Our stay in El Nido was quite frustrating. We had very high hopes for this place, and if you google images of it you’ll understand why. For 4 days, we tried to explore the lagoons, coves, coral reefs and caves of the Bacuit Bay islands, and we couldn’t. The coast guard wouldn’t allow any boats to sail due to a small typhoon that was crossing the area generating strong waves.
El Nido is in a beautiful setting itself, so while stranded there we tried to make the most out of our days, at least when the rain gave us a break. Set between tall limestone cliffs and a small beach/harbor, the town is starting to be invaded by tourists but still preserves its neat character.
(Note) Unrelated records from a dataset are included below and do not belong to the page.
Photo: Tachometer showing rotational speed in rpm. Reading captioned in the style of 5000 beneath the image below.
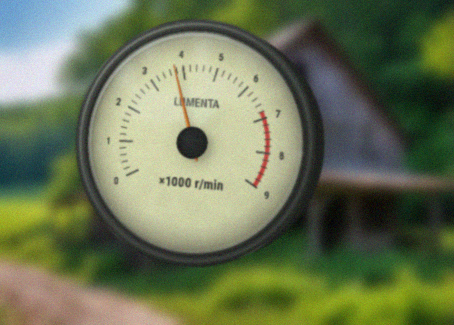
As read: 3800
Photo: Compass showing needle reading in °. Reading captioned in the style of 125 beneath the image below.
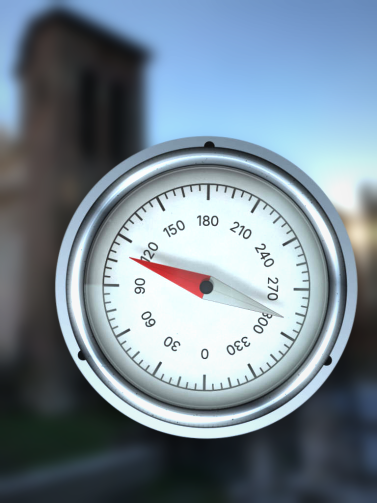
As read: 110
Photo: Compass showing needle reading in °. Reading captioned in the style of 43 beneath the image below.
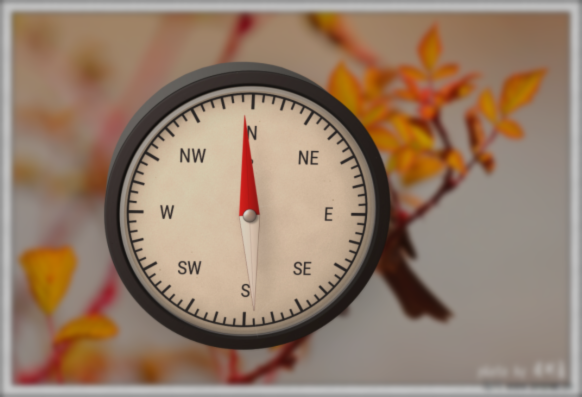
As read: 355
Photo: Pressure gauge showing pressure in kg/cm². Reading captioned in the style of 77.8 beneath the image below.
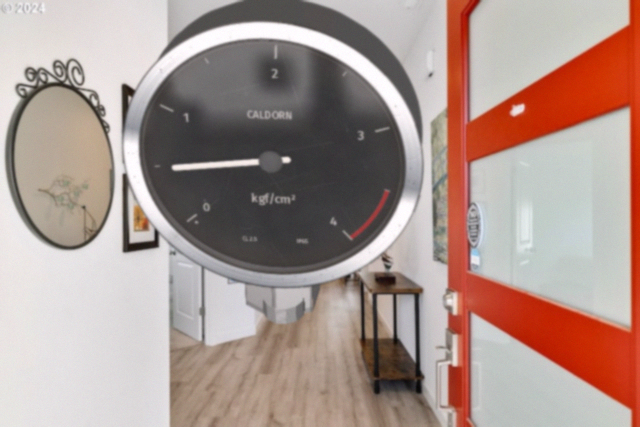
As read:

We walked almost every street and the shore to Caalan beach and back, drank juices, got massages, and slacked.
On the last day of the year, we took a tricycle to Corong Corong, and walked for about an hour on the beach to reach Las Cabañas. It was a very nice stretch of sand and calm, clear waters, and hundreds of locals (especially kids) were enjoying the holidays. Back to El Nido, we found a small restaurant in the beach frontline and toasted to 2014. Close to midnight, fireworks, flares, firecrackers and sky lanterns emerged all over the beach, offering us an unforgettable entry to 2015.
On our last day in El Nido we were banned from going to the islands again, crushing our last hopes. The day was much nicer than the previous ones, and the waters looked more calmed, so we decided to do the most logical but insensate thing: rent a kayak and get to an island (Cadlao) ourselves. The way there was fairly easy, took us about 45 min and was only strenuous on the last part, which was open waters and choppy. The beach was scenic, if a bit dingy from the recent storms, but we got to enjoy the last sun and swim of our trip.
The way back was a different story… the wind and the current had picked up, and paddling against them was a nightmare. After about 30min, we were getting exhausted and barely making progress, still in the open waters and far from the El Nido bay. We saw another kayak drift back, not being able to reach the safe waters; not sure where they ended up. My mouth was full of water from the splashes, and capsizing seemed pretty easy. Because we’re lucky people, suddenly a local bangka came from behind us, no idea from where, headed to El Nido. I called them and they threw us a rope and effortlessly towed us close to the shore. Elena still claims we could have made it without them; I’m not so sure.
The other advantage of making it back fast was that we were able to catch the van ride we had arranged to Puerto Princesa. Over 5 hours on a crappy road, which we barely suffered because we took over a couple of seats each and passed out.